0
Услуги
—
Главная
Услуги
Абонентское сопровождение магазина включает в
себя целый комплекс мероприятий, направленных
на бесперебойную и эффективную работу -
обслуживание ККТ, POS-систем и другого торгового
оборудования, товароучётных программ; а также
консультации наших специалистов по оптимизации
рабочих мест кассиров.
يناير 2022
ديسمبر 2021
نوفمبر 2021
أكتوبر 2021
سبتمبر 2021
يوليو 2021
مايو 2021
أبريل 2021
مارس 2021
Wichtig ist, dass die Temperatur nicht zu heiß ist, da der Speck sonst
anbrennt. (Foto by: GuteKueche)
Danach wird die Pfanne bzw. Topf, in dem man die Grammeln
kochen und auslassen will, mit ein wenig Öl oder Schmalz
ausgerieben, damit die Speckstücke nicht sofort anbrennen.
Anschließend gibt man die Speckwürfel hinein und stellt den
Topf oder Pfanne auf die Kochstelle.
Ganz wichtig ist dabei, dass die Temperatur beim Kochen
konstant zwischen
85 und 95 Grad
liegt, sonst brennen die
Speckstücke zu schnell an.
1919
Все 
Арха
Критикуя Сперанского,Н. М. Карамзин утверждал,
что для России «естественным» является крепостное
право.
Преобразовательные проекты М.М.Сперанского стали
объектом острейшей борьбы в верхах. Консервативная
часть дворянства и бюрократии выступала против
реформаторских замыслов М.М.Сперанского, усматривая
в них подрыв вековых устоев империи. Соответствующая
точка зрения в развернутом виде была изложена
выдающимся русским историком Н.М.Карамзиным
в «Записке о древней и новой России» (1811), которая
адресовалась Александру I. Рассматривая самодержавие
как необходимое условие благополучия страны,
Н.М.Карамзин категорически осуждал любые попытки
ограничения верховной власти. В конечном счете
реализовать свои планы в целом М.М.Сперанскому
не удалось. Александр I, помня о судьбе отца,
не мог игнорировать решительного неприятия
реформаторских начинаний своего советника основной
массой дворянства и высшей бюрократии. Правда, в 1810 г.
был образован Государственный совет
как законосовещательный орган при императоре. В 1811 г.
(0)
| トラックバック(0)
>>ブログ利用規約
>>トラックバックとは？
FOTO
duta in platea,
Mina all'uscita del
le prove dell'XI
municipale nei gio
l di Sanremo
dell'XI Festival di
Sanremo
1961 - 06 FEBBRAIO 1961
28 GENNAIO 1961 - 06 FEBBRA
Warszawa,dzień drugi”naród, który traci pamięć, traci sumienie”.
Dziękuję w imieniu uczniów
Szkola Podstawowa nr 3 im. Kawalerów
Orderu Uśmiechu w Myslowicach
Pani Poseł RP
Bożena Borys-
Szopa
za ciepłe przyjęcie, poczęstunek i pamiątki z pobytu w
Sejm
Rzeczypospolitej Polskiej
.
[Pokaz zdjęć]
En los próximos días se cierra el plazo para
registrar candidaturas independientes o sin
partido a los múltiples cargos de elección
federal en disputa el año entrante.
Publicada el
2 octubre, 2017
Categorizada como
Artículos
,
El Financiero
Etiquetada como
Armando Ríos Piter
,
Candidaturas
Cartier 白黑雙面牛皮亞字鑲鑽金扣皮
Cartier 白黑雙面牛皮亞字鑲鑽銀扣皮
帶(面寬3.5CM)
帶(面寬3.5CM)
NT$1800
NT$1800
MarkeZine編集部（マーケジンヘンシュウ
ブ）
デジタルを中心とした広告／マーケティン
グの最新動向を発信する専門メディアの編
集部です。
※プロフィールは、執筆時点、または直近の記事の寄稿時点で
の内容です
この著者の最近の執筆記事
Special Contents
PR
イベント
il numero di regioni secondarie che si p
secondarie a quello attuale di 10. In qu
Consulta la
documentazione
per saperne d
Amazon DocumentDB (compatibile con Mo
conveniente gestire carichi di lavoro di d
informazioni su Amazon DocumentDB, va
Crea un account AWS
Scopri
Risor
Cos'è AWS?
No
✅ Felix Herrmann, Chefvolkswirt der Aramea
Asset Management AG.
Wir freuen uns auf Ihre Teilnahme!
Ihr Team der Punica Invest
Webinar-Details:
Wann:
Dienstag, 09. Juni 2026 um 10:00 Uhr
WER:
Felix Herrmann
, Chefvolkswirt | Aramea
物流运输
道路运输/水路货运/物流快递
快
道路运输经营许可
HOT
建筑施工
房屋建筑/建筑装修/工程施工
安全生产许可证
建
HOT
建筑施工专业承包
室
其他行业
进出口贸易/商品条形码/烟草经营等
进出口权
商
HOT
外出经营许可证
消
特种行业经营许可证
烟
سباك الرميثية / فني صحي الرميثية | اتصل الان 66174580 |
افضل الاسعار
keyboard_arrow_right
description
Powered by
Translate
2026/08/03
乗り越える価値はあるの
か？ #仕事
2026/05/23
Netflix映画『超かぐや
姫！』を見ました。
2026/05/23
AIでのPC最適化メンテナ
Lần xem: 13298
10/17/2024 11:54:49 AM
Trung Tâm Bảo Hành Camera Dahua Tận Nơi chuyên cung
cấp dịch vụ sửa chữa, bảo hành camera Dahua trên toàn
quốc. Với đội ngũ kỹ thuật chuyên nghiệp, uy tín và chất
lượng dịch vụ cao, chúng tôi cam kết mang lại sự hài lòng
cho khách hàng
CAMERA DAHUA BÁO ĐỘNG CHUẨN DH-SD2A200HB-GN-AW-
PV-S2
^^^^^^^^
-- The problem --
Scan the listing above and identify each line holding the string "Chefvolkswirt"; copy every such line.

-- Answer for this exercise --
✅ Felix Herrmann, Chefvolkswirt der Aramea
, Chefvolkswirt | Aramea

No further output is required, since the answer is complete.